September 17, 2015 / 11:52 AM / 4 years ago

Prague aims to rein in growing Segway craze

PRAGUE (Reuters) - Prague city officials want to crack down on what they see as a dangerous proliferation of two-wheeled Segway vehicles clogging the city’s historic streets and sidewalks.

Tourists ride Segways over a pedestrian crossing in central Prague, Czech Republic, September 4, 2015. REUTERS/David W Cerny

A visit to the city’s Old Town Square highlights how Segway tours have mushroomed over the past few years as dozens of guides buzz around, weaving around tourists as they hunt for customers.

“I came here six years ago and there were no Segways,” one tour guide said while standing on his vehicle. “Now they are everywhere.”

A Segway is a two-wheeled, self-balancing electric vehicle that uses gyroscopes to remain upright.
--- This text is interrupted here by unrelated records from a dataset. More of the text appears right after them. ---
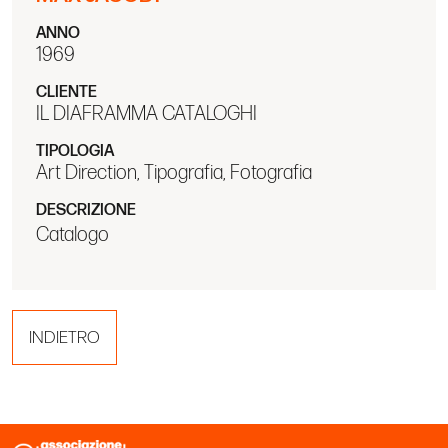
ANNO
1969
CLIENTE
IL DIAFRAMMA CATALOGHI
TIPOLOGIA
Art Direction, Tipografia, Fotografia
DESCRIZIONE
Catalogo
INDIETRO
Drivers stand on a small platform and control the vehicles by leaning in different directions.

The vehicles garnered global headlines when a Segway-riding cameraman sent the world’s fastest man Usain Bolt tumbling at the World Athletics Championships in Beijing in August.

Prague officials say the vehicles are no laughing matter and worry it’s only a matter of time before a serious accident occurs - spurring a push to ban the vehicles from sidewalks, pedestrian areas and popular tourist spots.

“I understand Segways are part of technical advances and laws can’t limit such developments,” city council member Jan Korseska said. “Nevertheless it seems to me we have to enact a law so Segways aren’t classified as pedestrians anymore.”

“I do not like Segways because they aren’t safe for pedestrians.”

Lack of regulation and Prague’s compact historical center make the city ideal for Segway tours as they can reach most of the popular tourist sights.

The proposed rules would cover more streets in the most heavily visited areas in the historic center. Officials are also seeking to regulate Segways like bikes to keep them off sidewalks.

While a few scattered Segway bans exist around town, city officials and residents agree further restrictions and a more cohesive approach are needed.

“It happened to me and my children, that we had to jump out of the way of Segways,” said Zuzana Zemanová, who lives in the city center.

“Segways are hefty and unpredictable and because I

have two children, I think Segways are dangerous as well because they are often driving on sidewalks.”

A 30-minute guided Segway costs around 30 euros ($33). Tour operators say they adhere to a voluntary set of safety guidelines that include mandatory helmets and guides for all excursions.